* To do: Please transcribe every line of text in the items below word for word and in the same order, leaving the pictures out of your answer.
★ ★ ★ ★
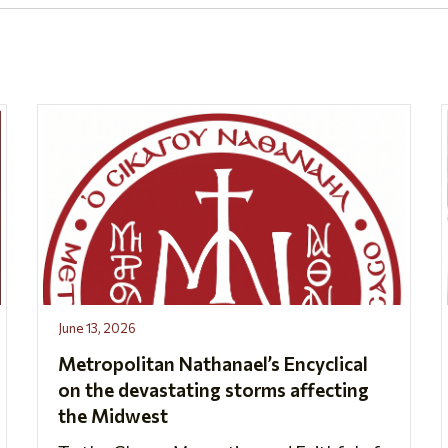
June 13, 2026
Metropolitan Nathanael’s Encyclical
on the devastating storms affecting
the Midwest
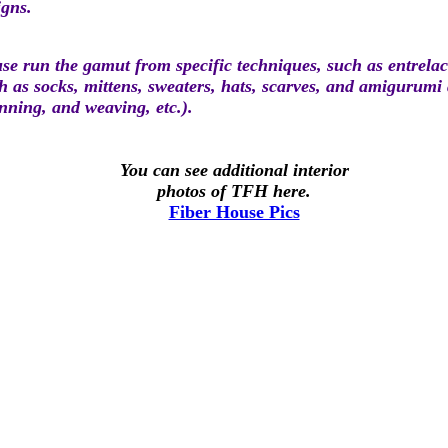
igns.
e run the gamut from specific techniques, such as entrelac 
ch as socks, mittens, sweaters, hats, scarves, and amigurumi
pinning, and weaving, etc.).
You can see additional interior
photos of TFH here.
Fiber House Pics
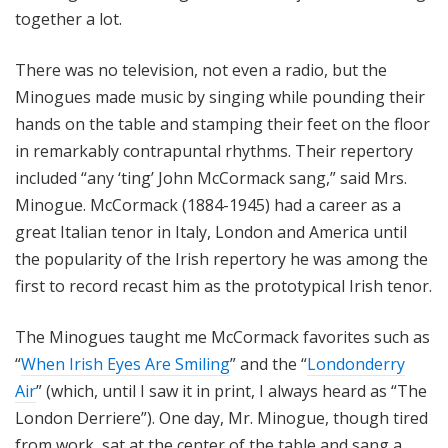
together a lot.
There was no television, not even a radio, but the
Minogues made music by singing while pounding their
hands on the table and stamping their feet on the floor
in remarkably contrapuntal rhythms. Their repertory
included “any ‘ting’ John McCormack sang,” said Mrs.
Minogue. McCormack (1884-1945) had a career as a
great Italian tenor in Italy, London and America until
the popularity of the Irish repertory he was among the
first to record recast him as the prototypical Irish tenor.
The Minogues taught me McCormack favorites such as
“
When Irish Eyes Are Smiling
” and the “
Londonderry
Air
” (which, until I saw it in print, I always heard as “The
London Derriere”). One day, Mr. Minogue, though tired
from work, sat at the center of the table and sang a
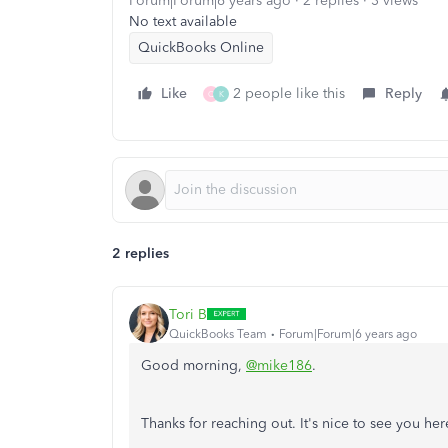
Forum|Forum|6 years ago
2 replies
3 views
No text available
QuickBooks Online
Like
2 people like this
Reply
Q
K
2 replies
Tori B
QuickBooks Team
Forum|Forum|6 years ago
Good morning,
@mike186
.
Thanks for reaching out. It's nice to see you her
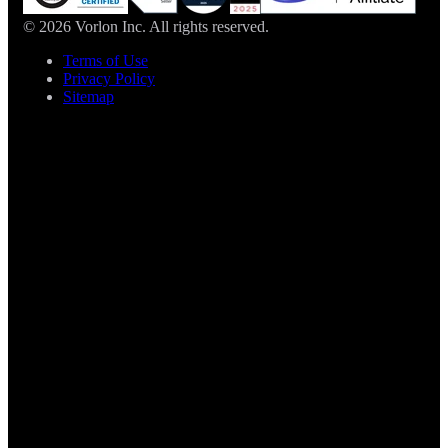
© 2026 Vorlon Inc. All rights reserved.
Terms of Use
Privacy Policy
Sitemap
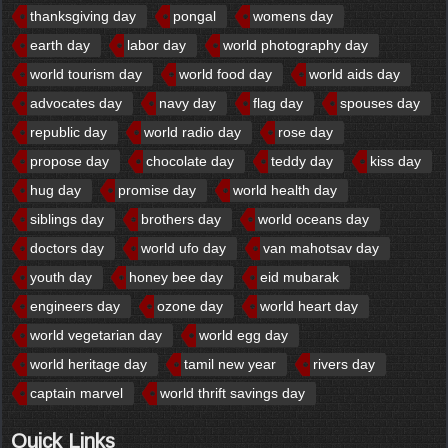
thanksgiving day
pongal
womens day
earth day
labor day
world photography day
world tourism day
world food day
world aids day
advocates day
navy day
flag day
spouses day
republic day
world radio day
rose day
propose day
chocolate day
teddy day
kiss day
hug day
promise day
world health day
siblings day
brothers day
world oceans day
doctors day
world ufo day
van mahotsav day
youth day
honey bee day
eid mubarak
engineers day
ozone day
world heart day
world vegetarian day
world egg day
world heritage day
tamil new year
rivers day
captain marvel
world thrift savings day
Quick Links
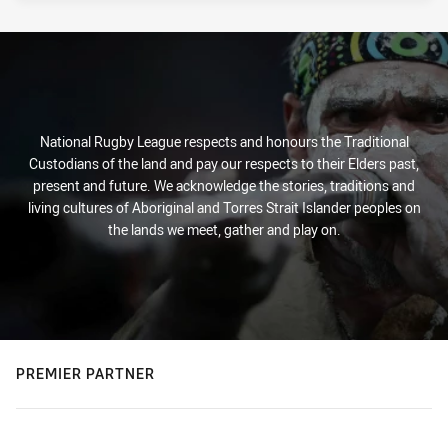
National Rugby League respects and honours the Traditional
Custodians of the land and pay our respects to their Elders past,
present and future. We acknowledge the stories, traditions and
living cultures of Aboriginal and Torres Strait Islander peoples on
the lands we meet, gather and play on.
PREMIER PARTNER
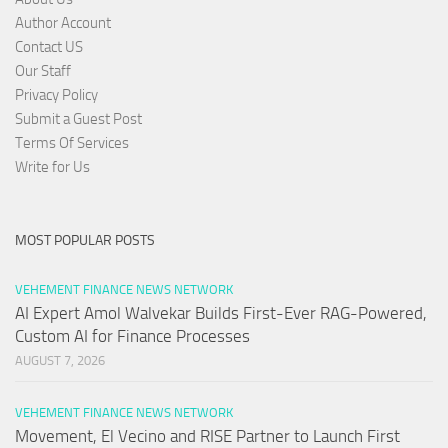
Author Account
Contact US
Our Staff
Privacy Policy
Submit a Guest Post
Terms Of Services
Write for Us
MOST POPULAR POSTS
VEHEMENT FINANCE NEWS NETWORK
AI Expert Amol Walvekar Builds First-Ever RAG-Powered,
Custom AI for Finance Processes
AUGUST 7, 2026
VEHEMENT FINANCE NEWS NETWORK
Movement, El Vecino and RISE Partner to Launch First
★ ★ ★ ★
* Written response:
June 13, 2026
Metropolitan Nathanael’s Encyclical
on the devastating storms affecting
the Midwest
igns.
e run the gamut from specific techniques, such as entrelac 
ch as socks, mittens, sweaters, hats, scarves, and amigurumi
pinning, and weaving, etc.).
You can see additional interior
photos of TFH here.
Fiber House Pics
together a lot.
There was no television, not even a radio, but the
Minogues made music by singing while pounding their
hands on the table and stamping their feet on the floor
in remarkably contrapuntal rhythms. Their repertory
included “any ‘ting’ John McCormack sang,” said Mrs.
Minogue. McCormack (1884-1945) had a career as a
great Italian tenor in Italy, London and America until
the popularity of the Irish repertory he was among the
first to record recast him as the prototypical Irish tenor.
The Minogues taught me McCormack favorites such as
“
When Irish Eyes Are Smiling
” and the “
Londonderry
Air
” (which, until I saw it in print, I always heard as “The
London Derriere”). One day, Mr. Minogue, though tired
from work, sat at the center of the table and sang a
Forum|Forum|6 years ago
2 replies
3 views
No text available
QuickBooks Online
Like
2 people like this
Reply
Q
K
2 replies
Tori B
QuickBooks Team
Forum|Forum|6 years ago
Good morning,
@mike186
.
Thanks for reaching out. It's nice to see you her
© 2026 Vorlon Inc. All rights reserved.
Terms of Use
Privacy Policy
Sitemap
thanksgiving day
pongal
womens day
earth day
labor day
world photography day
world tourism day
world food day
world aids day
advocates day
navy day
flag day
spouses day
republic day
world radio day
rose day
propose day
chocolate day
teddy day
kiss day
hug day
promise day
world health day
siblings day
brothers day
world oceans day
doctors day
world ufo day
van mahotsav day
youth day
honey bee day
eid mubarak
engineers day
ozone day
world heart day
world vegetarian day
world egg day
world heritage day
tamil new year
rivers day
captain marvel
world thrift savings day
Quick Links
National Rugby League respects and honours the Traditional
Custodians of the land and pay our respects to their Elders past,
present and future. We acknowledge the stories, traditions and
living cultures of Aboriginal and Torres Strait Islander peoples on
the lands we meet, gather and play on.
PREMIER PARTNER
Author Account
Contact US
Our Staff
Privacy Policy
Submit a Guest Post
Terms Of Services
Write for Us
MOST POPULAR POSTS
VEHEMENT FINANCE NEWS NETWORK
AI Expert Amol Walvekar Builds First-Ever RAG-Powered,
Custom AI for Finance Processes
AUGUST 7, 2026
VEHEMENT FINANCE NEWS NETWORK
Movement, El Vecino and RISE Partner to Launch First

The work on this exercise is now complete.